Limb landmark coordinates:
- - - -

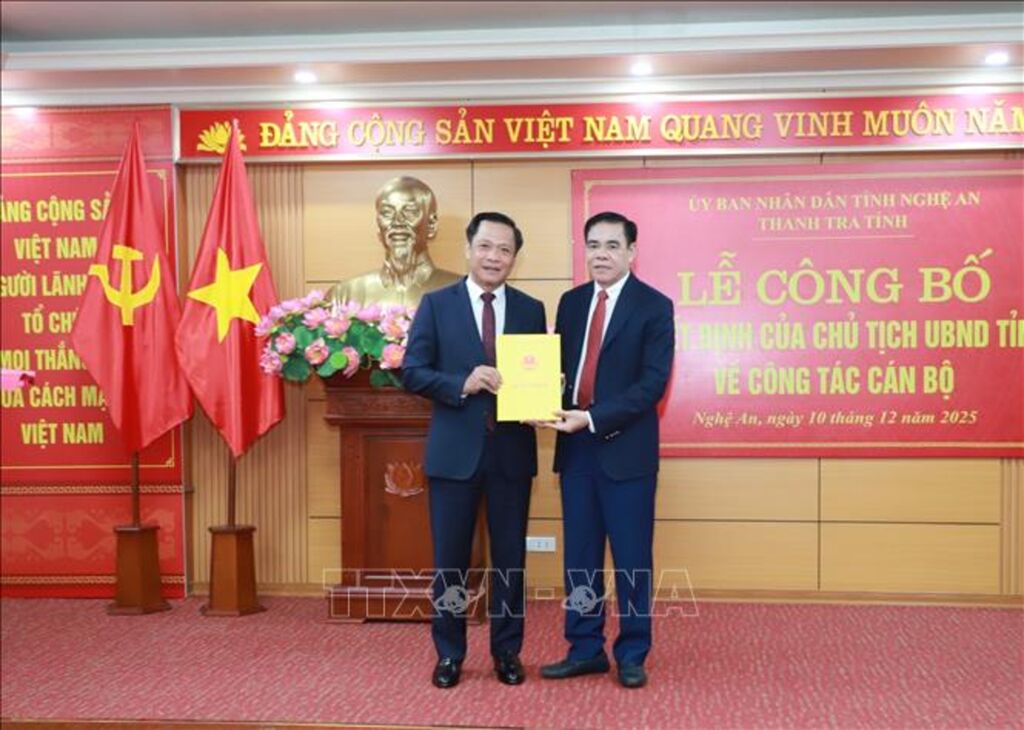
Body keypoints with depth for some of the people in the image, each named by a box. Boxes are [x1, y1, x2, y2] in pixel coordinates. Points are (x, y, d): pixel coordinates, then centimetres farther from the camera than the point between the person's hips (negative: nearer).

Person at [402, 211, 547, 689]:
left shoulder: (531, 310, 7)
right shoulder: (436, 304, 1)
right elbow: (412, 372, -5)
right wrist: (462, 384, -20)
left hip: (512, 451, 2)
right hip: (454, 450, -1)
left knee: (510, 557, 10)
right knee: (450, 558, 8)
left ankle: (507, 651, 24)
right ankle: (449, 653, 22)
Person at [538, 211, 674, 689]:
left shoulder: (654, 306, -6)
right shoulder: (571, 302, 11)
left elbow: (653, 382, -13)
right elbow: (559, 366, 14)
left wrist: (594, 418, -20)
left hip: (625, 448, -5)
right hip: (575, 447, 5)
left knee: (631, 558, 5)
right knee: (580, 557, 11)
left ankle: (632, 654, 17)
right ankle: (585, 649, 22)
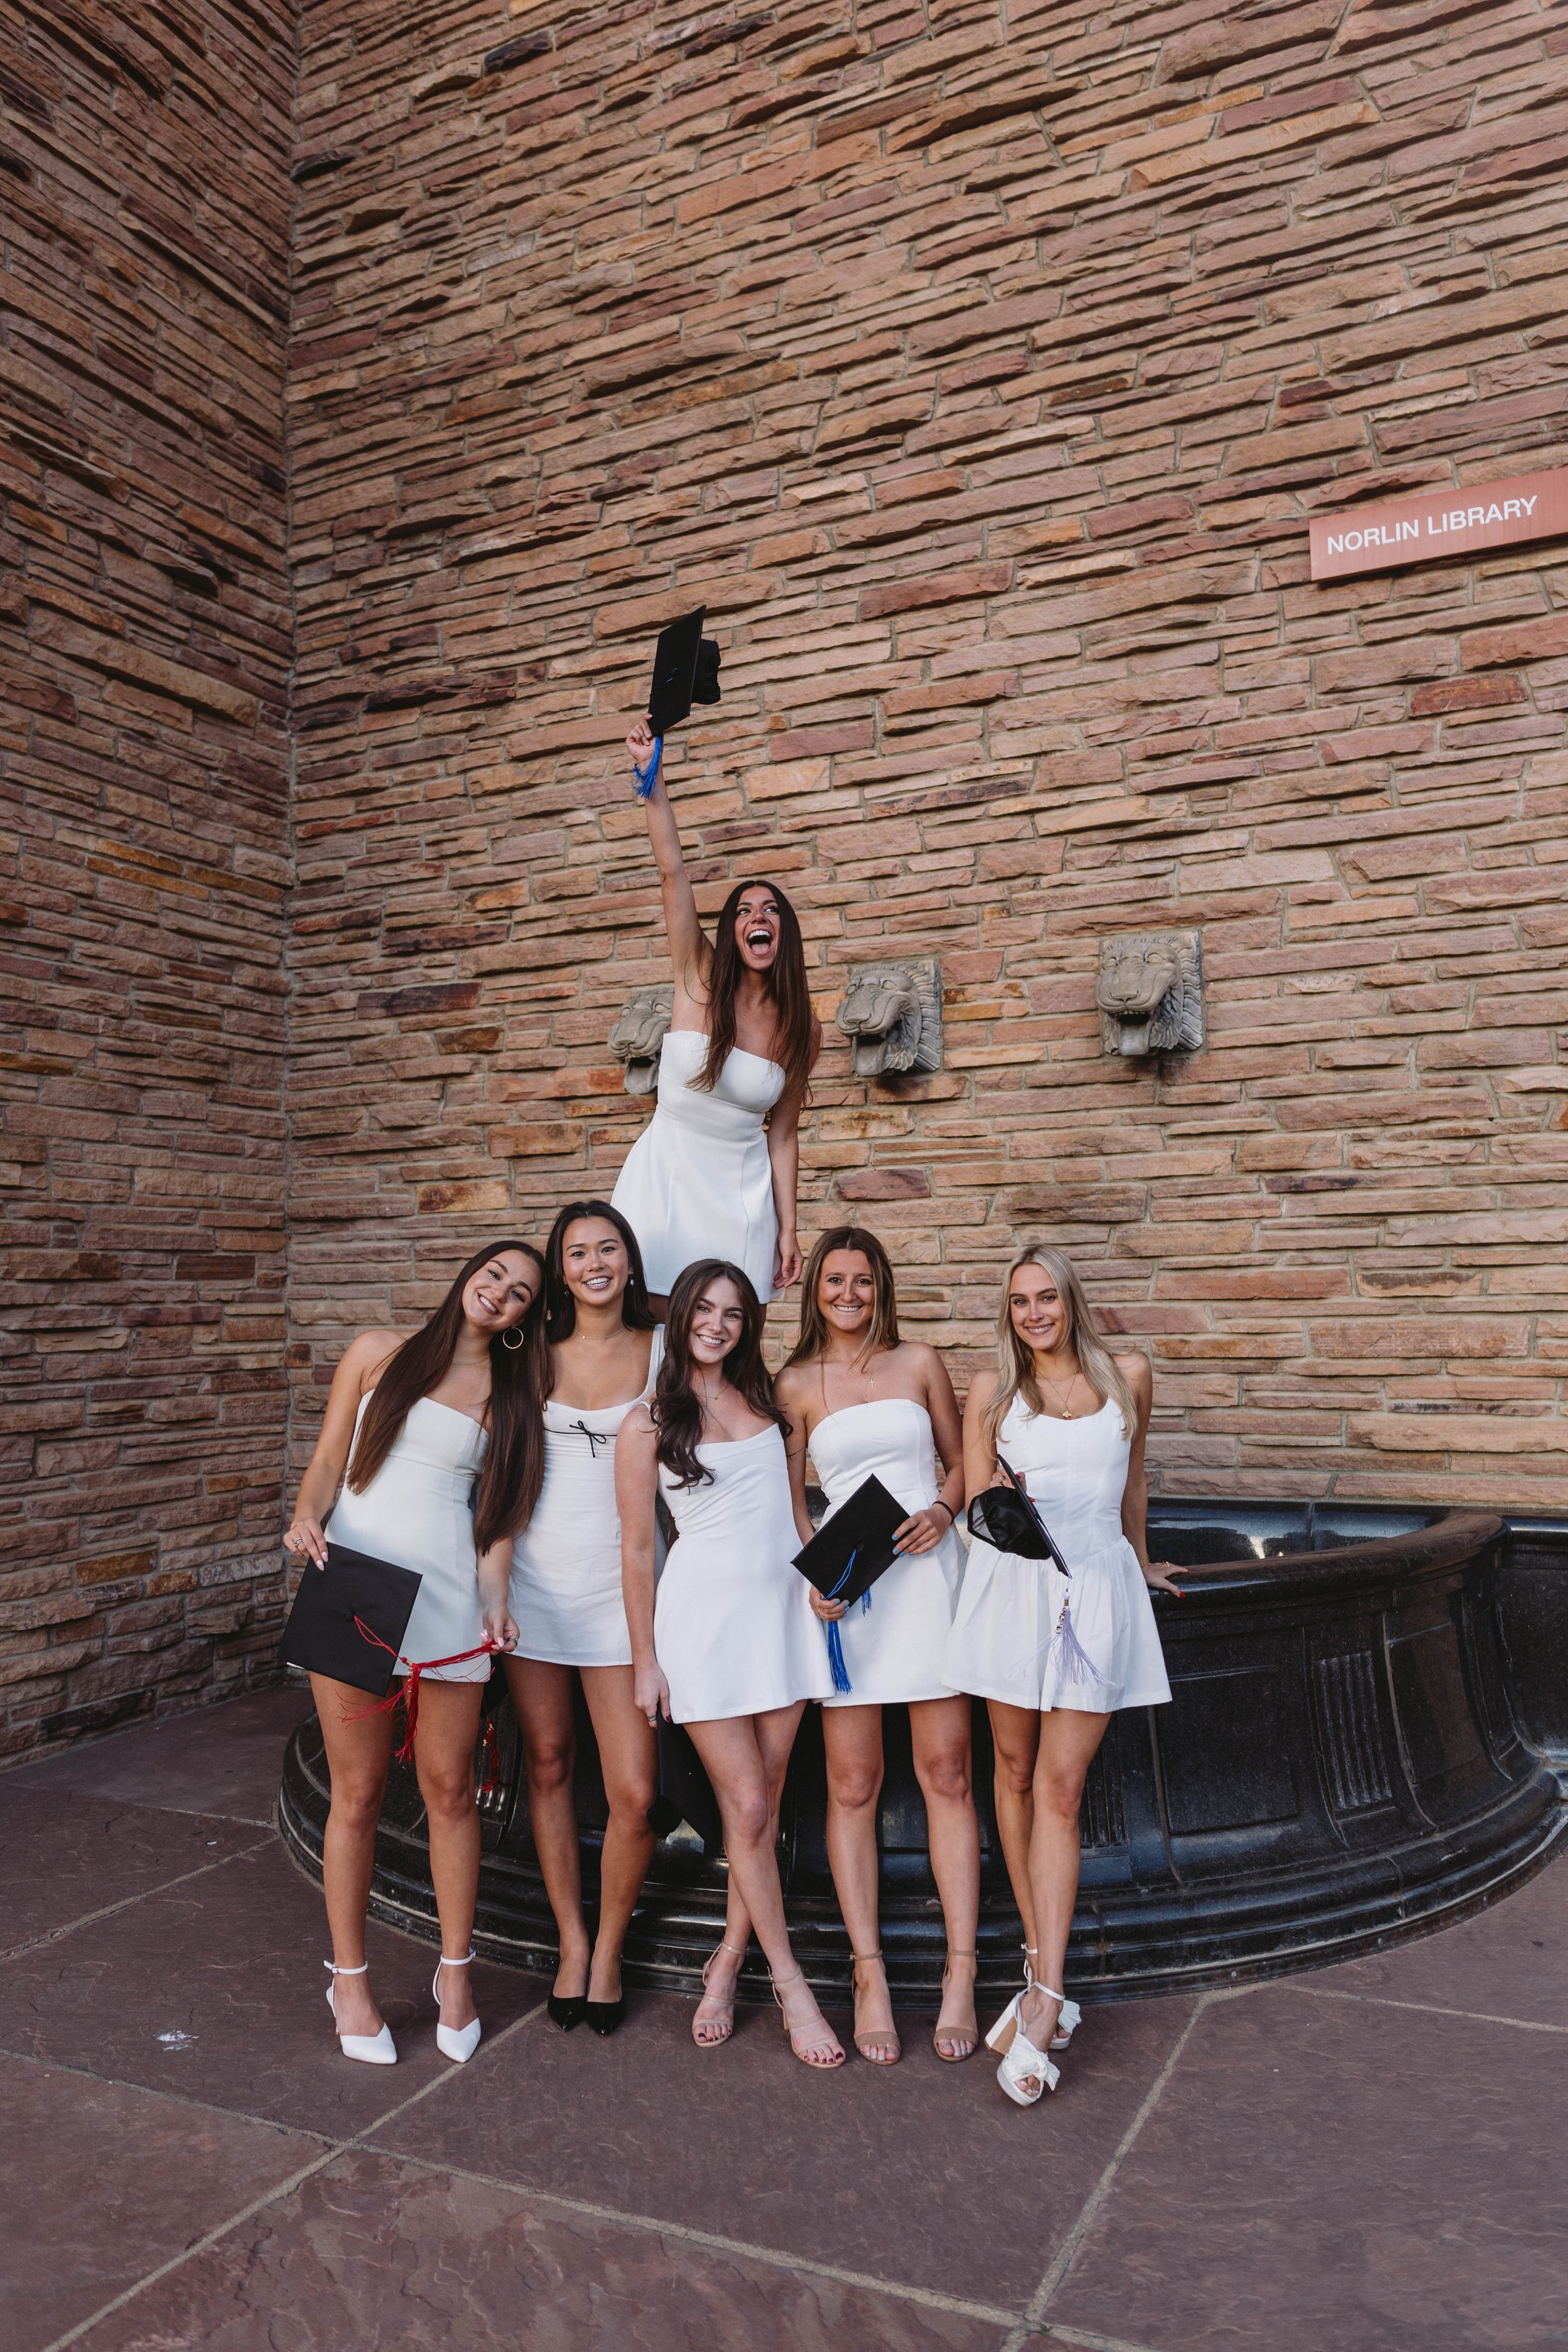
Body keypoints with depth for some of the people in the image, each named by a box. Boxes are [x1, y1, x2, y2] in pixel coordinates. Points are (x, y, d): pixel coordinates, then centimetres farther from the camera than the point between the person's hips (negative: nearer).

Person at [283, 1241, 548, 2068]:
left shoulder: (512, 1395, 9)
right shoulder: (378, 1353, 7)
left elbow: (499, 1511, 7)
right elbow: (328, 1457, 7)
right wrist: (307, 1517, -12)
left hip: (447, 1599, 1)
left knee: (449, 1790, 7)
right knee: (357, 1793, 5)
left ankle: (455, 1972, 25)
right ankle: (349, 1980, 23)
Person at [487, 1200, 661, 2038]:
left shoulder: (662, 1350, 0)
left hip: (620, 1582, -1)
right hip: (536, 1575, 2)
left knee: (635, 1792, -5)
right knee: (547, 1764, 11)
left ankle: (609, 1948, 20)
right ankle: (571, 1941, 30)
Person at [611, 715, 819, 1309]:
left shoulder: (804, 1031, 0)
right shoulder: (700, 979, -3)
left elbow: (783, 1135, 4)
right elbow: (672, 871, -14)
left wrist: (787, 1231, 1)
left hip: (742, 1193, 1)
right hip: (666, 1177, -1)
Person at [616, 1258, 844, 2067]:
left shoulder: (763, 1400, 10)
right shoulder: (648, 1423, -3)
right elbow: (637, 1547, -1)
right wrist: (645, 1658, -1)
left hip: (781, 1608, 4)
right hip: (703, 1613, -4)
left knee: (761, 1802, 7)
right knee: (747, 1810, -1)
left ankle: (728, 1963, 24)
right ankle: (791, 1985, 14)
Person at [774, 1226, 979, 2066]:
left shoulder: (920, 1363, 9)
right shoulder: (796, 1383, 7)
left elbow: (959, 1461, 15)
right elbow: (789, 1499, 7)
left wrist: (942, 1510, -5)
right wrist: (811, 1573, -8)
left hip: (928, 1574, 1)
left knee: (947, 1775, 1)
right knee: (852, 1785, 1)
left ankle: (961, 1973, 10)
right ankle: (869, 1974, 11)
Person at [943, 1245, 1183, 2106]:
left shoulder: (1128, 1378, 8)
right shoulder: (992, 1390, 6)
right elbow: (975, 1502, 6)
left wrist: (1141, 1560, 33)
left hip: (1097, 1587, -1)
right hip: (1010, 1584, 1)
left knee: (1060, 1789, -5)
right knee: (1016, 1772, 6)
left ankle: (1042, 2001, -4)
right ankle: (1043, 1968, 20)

- - - -

YOUR GOAL
What is needed here is each line above set down word for word, minus the images.

OUTPUT OF THE EXERCISE
Body keypoints with depth for some of the people in the image, each named by a box. Boxes are [x1, y1, x2, y2] in pixel coordinates. Points are (x, y, d): pixel coordinates, then centimetres farther from the camera than the point between the person's hips (negative: nearer).

Person at [402, 211, 547, 689]:
left shoulder: (531, 310, 7)
right shoulder: (436, 304, 1)
right elbow: (412, 372, -5)
right wrist: (462, 384, -20)
left hip: (512, 451, 2)
right hip: (454, 450, -1)
left knee: (510, 557, 10)
right knee: (450, 558, 8)
left ankle: (507, 651, 24)
right ankle: (449, 653, 22)
Person at [538, 211, 674, 689]:
left shoulder: (654, 306, -6)
right shoulder: (571, 302, 11)
left elbow: (653, 382, -13)
right elbow: (559, 366, 14)
left wrist: (594, 418, -20)
left hip: (625, 448, -5)
right hip: (575, 447, 5)
left knee: (631, 558, 5)
right knee: (580, 557, 11)
left ankle: (632, 654, 17)
right ankle: (585, 649, 22)
Body keypoints with depth for some of the people in the image, each named by a box. Boxes are [x1, y1, x2, y2] in pixel coordinates. Points are (x, y, d): pixel coordinates, then centimetres farther from the camera than the point between the person's hips (negative: nearer).

Person at [283, 1241, 548, 2068]:
left shoulder: (512, 1395, 9)
right shoulder: (378, 1353, 7)
left elbow: (499, 1511, 7)
right elbow: (328, 1457, 7)
right wrist: (307, 1517, -12)
left hip: (447, 1599, 1)
left knee: (449, 1790, 7)
right knee: (357, 1793, 5)
left ankle: (455, 1972, 25)
right ankle: (349, 1980, 23)
Person at [487, 1200, 661, 2038]:
left shoulder: (662, 1350, 0)
left hip: (620, 1582, -1)
right hip: (536, 1575, 2)
left knee: (635, 1792, -5)
right knee: (547, 1764, 11)
left ankle: (609, 1948, 20)
right ankle: (571, 1941, 30)
Person at [611, 715, 819, 1309]:
left shoulder: (804, 1031, 0)
right shoulder: (700, 979, -3)
left elbow: (783, 1135, 4)
right elbow: (672, 871, -14)
left wrist: (787, 1231, 1)
left hip: (742, 1193, 1)
right hip: (666, 1177, -1)
Person at [616, 1258, 844, 2067]:
left shoulder: (763, 1400, 10)
right shoulder: (648, 1423, -3)
right elbow: (637, 1547, -1)
right wrist: (645, 1658, -1)
left hip: (781, 1608, 4)
right hip: (703, 1613, -4)
left knee: (761, 1802, 7)
right knee: (747, 1810, -1)
left ankle: (728, 1963, 24)
right ankle: (791, 1985, 14)
Person at [774, 1226, 979, 2066]:
left shoulder: (920, 1363, 9)
right shoulder: (796, 1383, 7)
left elbow: (959, 1461, 15)
right elbow: (789, 1499, 7)
left wrist: (942, 1510, -5)
right wrist: (811, 1573, -8)
left hip: (928, 1574, 1)
left knee: (947, 1775, 1)
right knee: (852, 1785, 1)
left ankle: (961, 1973, 10)
right ankle: (869, 1974, 11)
Person at [943, 1245, 1183, 2106]:
left shoulder: (1128, 1378, 8)
right shoulder: (992, 1390, 6)
right elbow: (975, 1502, 6)
left wrist: (1141, 1560, 33)
left hip: (1097, 1587, -1)
right hip: (1010, 1584, 1)
left knee: (1060, 1789, -5)
right knee: (1016, 1772, 6)
left ankle: (1042, 2001, -4)
right ankle: (1043, 1968, 20)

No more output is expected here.